What the task asks:
Please write out only the lines from the line with "This process happens" to the line with "<td>223</td>", inclusive, exactly as they stand below, without the pictures.

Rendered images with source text
>>>

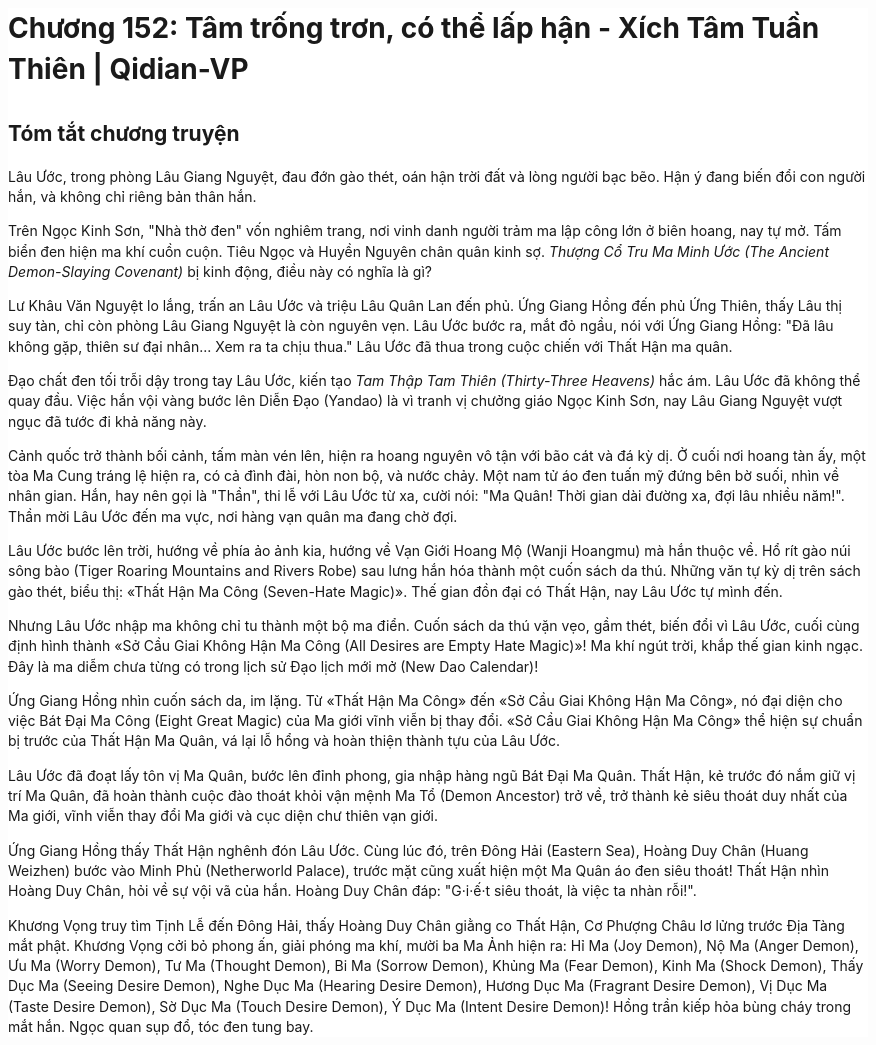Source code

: # Chương 152: Tâm trống trơn, có thể lấp hận - Xích Tâm Tuần Thiên | Qidian-VP

## Tóm tắt chương truyện

Lâu Ước, trong phòng Lâu Giang Nguyệt, đau đớn gào thét, oán hận trời đất và lòng người bạc bẽo. Hận ý đang biến đổi con người hắn, và không chỉ riêng bản thân hắn.

Trên Ngọc Kinh Sơn, "Nhà thờ đen" vốn nghiêm trang, nơi vinh danh người trảm ma lập công lớn ở biên hoang, nay tự mở. Tấm biển đen hiện ma khí cuồn cuộn. Tiêu Ngọc và Huyền Nguyên chân quân kinh sợ. *Thượng Cổ Tru Ma Minh Ước (The Ancient Demon-Slaying Covenant)* bị kinh động, điều này có nghĩa là gì?

Lư Khâu Văn Nguyệt lo lắng, trấn an Lâu Ước và triệu Lâu Quân Lan đến phủ. Ứng Giang Hồng đến phủ Ứng Thiên, thấy Lâu thị suy tàn, chỉ còn phòng Lâu Giang Nguyệt là còn nguyên vẹn. Lâu Ước bước ra, mắt đỏ ngầu, nói với Ứng Giang Hồng: "Đã lâu không gặp, thiên sư đại nhân... Xem ra ta chịu thua." Lâu Ước đã thua trong cuộc chiến với Thất Hận ma quân.

Đạo chất đen tối trỗi dậy trong tay Lâu Ước, kiến tạo *Tam Thập Tam Thiên (Thirty-Three Heavens)* hắc ám. Lâu Ước đã không thể quay đầu. Việc hắn vội vàng bước lên Diễn Đạo (Yandao) là vì tranh vị chưởng giáo Ngọc Kinh Sơn, nay Lâu Giang Nguyệt vượt ngục đã tước đi khả năng này.

Cảnh quốc trở thành bối cảnh, tấm màn vén lên, hiện ra hoang nguyên vô tận với bão cát và đá kỳ dị. Ở cuối nơi hoang tàn ấy, một tòa Ma Cung tráng lệ hiện ra, có cả đình đài, hòn non bộ, và nước chảy. Một nam tử áo đen tuấn mỹ đứng bên bờ suối, nhìn về nhân gian. Hắn, hay nên gọi là "Thần", thi lễ với Lâu Ước từ xa, cười nói: "Ma Quân! Thời gian dài đường xa, đợi lâu nhiều năm!". Thần mời Lâu Ước đến ma vực, nơi hàng vạn quân ma đang chờ đợi.

Lâu Ước bước lên trời, hướng về phía ảo ảnh kia, hướng về Vạn Giới Hoang Mộ (Wanji Hoangmu) mà hắn thuộc về. Hổ rít gào núi sông bào (Tiger Roaring Mountains and Rivers Robe) sau lưng hắn hóa thành một cuốn sách da thú. Những văn tự kỳ dị trên sách gào thét, biểu thị: «Thất Hận Ma Công (Seven-Hate Magic)». Thế gian đồn đại có Thất Hận, nay Lâu Ước tự mình đến.

Nhưng Lâu Ước nhập ma không chỉ tu thành một bộ ma điển. Cuốn sách da thú vặn vẹo, gầm thét, biến đổi vì Lâu Ước, cuối cùng định hình thành «Sở Cầu Giai Không Hận Ma Công (All Desires are Empty Hate Magic)»! Ma khí ngút trời, khắp thế gian kinh ngạc. Đây là ma diễm chưa từng có trong lịch sử Đạo lịch mới mở (New Dao Calendar)!

Ứng Giang Hồng nhìn cuốn sách da, im lặng. Từ «Thất Hận Ma Công» đến «Sở Cầu Giai Không Hận Ma Công», nó đại diện cho việc Bát Đại Ma Công (Eight Great Magic) của Ma giới vĩnh viễn bị thay đổi. «Sở Cầu Giai Không Hận Ma Công» thể hiện sự chuẩn bị trước của Thất Hận Ma Quân, vá lại lỗ hổng và hoàn thiện thành tựu của Lâu Ước.

Lâu Ước đã đoạt lấy tôn vị Ma Quân, bước lên đỉnh phong, gia nhập hàng ngũ Bát Đại Ma Quân. Thất Hận, kẻ trước đó nắm giữ vị trí Ma Quân, đã hoàn thành cuộc đào thoát khỏi vận mệnh Ma Tổ (Demon Ancestor) trở về, trở thành kẻ siêu thoát duy nhất của Ma giới, vĩnh viễn thay đổi Ma giới và cục diện chư thiên vạn giới.

Ứng Giang Hồng thấy Thất Hận nghênh đón Lâu Ước. Cùng lúc đó, trên Đông Hải (Eastern Sea), Hoàng Duy Chân (Huang Weizhen) bước vào Minh Phủ (Netherworld Palace), trước mặt cũng xuất hiện một Ma Quân áo đen siêu thoát! Thất Hận nhìn Hoàng Duy Chân, hỏi về sự vội vã của hắn. Hoàng Duy Chân đáp: "G·i·ế·t siêu thoát, là việc ta nhàn rỗi!".

Khương Vọng truy tìm Tịnh Lễ đến Đông Hải, thấy Hoàng Duy Chân giằng co Thất Hận, Cơ Phượng Châu lơ lửng trước Địa Tàng mắt phật. Khương Vọng cởi bỏ phong ấn, giải phóng ma khí, mười ba Ma Ảnh hiện ra: Hỉ Ma (Joy Demon), Nộ Ma (Anger Demon), Ưu Ma (Worry Demon), Tư Ma (Thought Demon), Bi Ma (Sorrow Demon), Khủng Ma (Fear Demon), Kinh Ma (Shock Demon), Thấy Dục Ma (Seeing Desire Demon), Nghe Dục Ma (Hearing Desire Demon), Hương Dục Ma (Fragrant Desire Demon), Vị Dục Ma (Taste Desire Demon), Sờ Dục Ma (Touch Desire Demon), Ý Dục Ma (Intent Desire Demon)! Hồng trần kiếp hỏa bùng cháy trong mắt hắn. Ngọc quan sụp đổ, tóc đen tung bay.
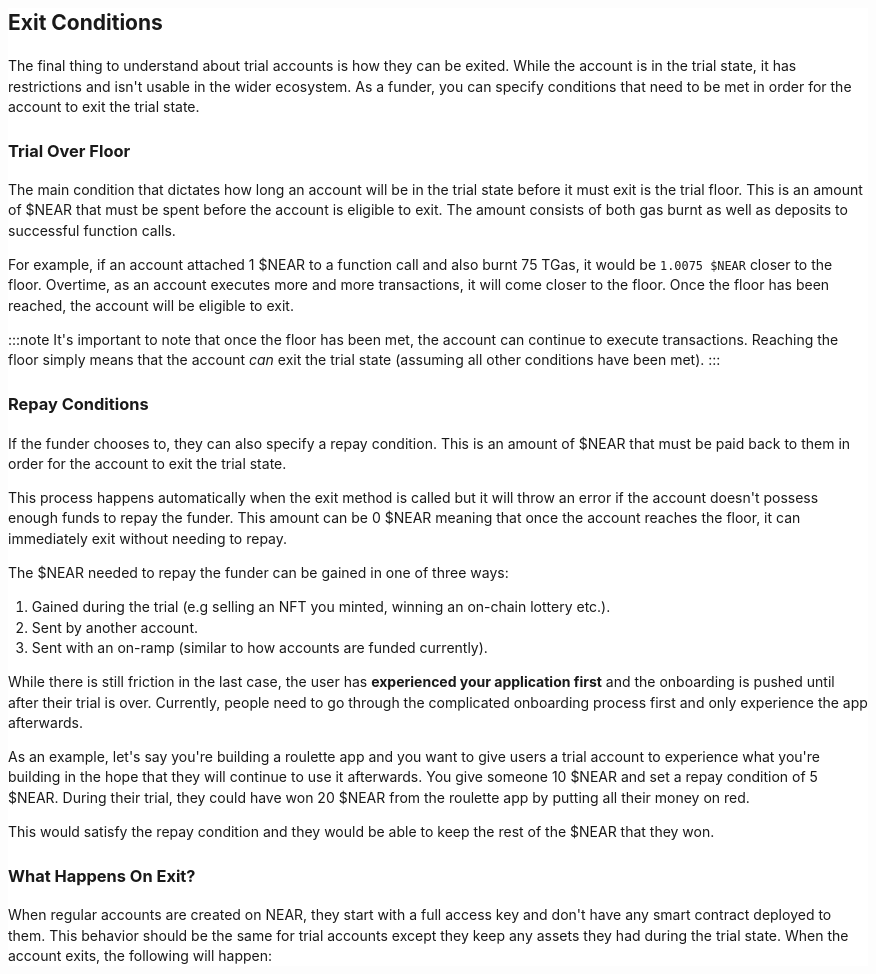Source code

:## Exit Conditions

The final thing to understand about trial accounts is how they can be exited. While the account is in the trial state, it has restrictions and isn't usable in the wider ecosystem. As a funder, you can specify conditions that need to be met in order for the account to exit the trial state.

### Trial Over Floor

The main condition that dictates how long an account will be in the trial state before it must exit is the trial floor. This is an amount of $NEAR that must be spent before the account is eligible to exit. The amount consists of both gas burnt as well as deposits to successful function calls.

For example, if an account attached 1 $NEAR to a function call and also burnt 75 TGas, it would be `1.0075 $NEAR` closer to the floor. Overtime, as an account executes more and more transactions, it will come closer to the floor. Once the floor has been reached, the account will be eligible to exit.

:::note
It's important to note that once the floor has been met, the account can continue to execute transactions. Reaching the floor simply means that the account *can* exit the trial state (assuming all other conditions have been met).
:::

### Repay Conditions

If the funder chooses to, they can also specify a repay condition. This is an amount of $NEAR that must be paid back to them in order for the account to exit the trial state. 

This process happens automatically when the exit method is called but it will throw an error if the  account doesn't possess enough funds to repay the funder. This amount can be 0 $NEAR meaning that once the account reaches the floor, it can immediately exit without needing to repay.

The $NEAR needed to repay the funder can be gained in one of three ways:
1. Gained during the trial (e.g selling an NFT you minted, winning an on-chain lottery etc.).
3. Sent by another account.
2. Sent with an on-ramp (similar to how accounts are funded currently).

While there is still friction in the last case, the user has **experienced your application first** and the onboarding is pushed until after their trial is over. Currently, people need to go through the complicated onboarding process first and only experience the app afterwards.

As an example, let's say you're building a roulette app and you want to give users a trial account to experience what you're building in the hope that they will continue to use it afterwards. You give someone 10 $NEAR and set a repay condition of 5 $NEAR. During their trial, they could have won 20 $NEAR from the roulette app by putting all their money on red.

This would satisfy the repay condition and they would be able to keep the rest of the $NEAR that they won.

### What Happens On Exit?

When regular accounts are created on NEAR, they start with a full access key and don't have any smart contract deployed to them. This behavior should be the same for trial accounts except they keep any assets they had during the trial state. When the account exits, the following will happen:
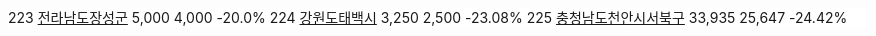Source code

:   <tr class="item">
    <td>223</td>
    <td><a href="/apt/전라남도장성군">전라남도장성군</a></td>
    <td>5,000</td>
    <td>4,000</td>
    <td>-20.0%</td>
  </tr>

  <tr class="item">
    <td>224</td>
    <td><a href="/apt/강원도태백시">강원도태백시</a></td>
    <td>3,250</td>
    <td>2,500</td>
    <td>-23.08%</td>
  </tr>

  <tr class="item">
    <td>225</td>
    <td><a href="/apt/충청남도천안시서북구">충청남도천안시서북구</a></td>
    <td>33,935</td>
    <td>25,647</td>
    <td>-24.42%</td>
  </tr>

  <tr>
      <script async src="https://pagead2.googlesyndication.com/pagead/js/adsbygoogle.js?client=ca-pub-3485438051770037"
          crossorigin="anonymous"></script>
      <ins class="adsbygoogle"
          style="display:block"
          data-ad-format="fluid"
          data-ad-layout-key="-fb+5w+4e-db+86"
          data-ad-client="ca-pub-3485438051770037"
          data-ad-slot="1827090281"></ins>
      <script>
          (adsbygoogle = window.adsbygoogle || []).push({});
      </script>
  </tr>

</table>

<<<

Task output:
This process happens automatically when the exit method is called but it will throw an error if the  account doesn't possess enough funds to repay the funder. This amount can be 0 $NEAR meaning that once the account reaches the floor, it can immediately exit without needing to repay.

The $NEAR needed to repay the funder can be gained in one of three ways:
1. Gained during the trial (e.g selling an NFT you minted, winning an on-chain lottery etc.).
3. Sent by another account.
2. Sent with an on-ramp (similar to how accounts are funded currently).

While there is still friction in the last case, the user has **experienced your application first** and the onboarding is pushed until after their trial is over. Currently, people need to go through the complicated onboarding process first and only experience the app afterwards.

As an example, let's say you're building a roulette app and you want to give users a trial account to experience what you're building in the hope that they will continue to use it afterwards. You give someone 10 $NEAR and set a repay condition of 5 $NEAR. During their trial, they could have won 20 $NEAR from the roulette app by putting all their money on red.

This would satisfy the repay condition and they would be able to keep the rest of the $NEAR that they won.

### What Happens On Exit?

When regular accounts are created on NEAR, they start with a full access key and don't have any smart contract deployed to them. This behavior should be the same for trial accounts except they keep any assets they had during the trial state. When the account exits, the following will happen:
Source code

:   <tr class="item">
    <td>223</td>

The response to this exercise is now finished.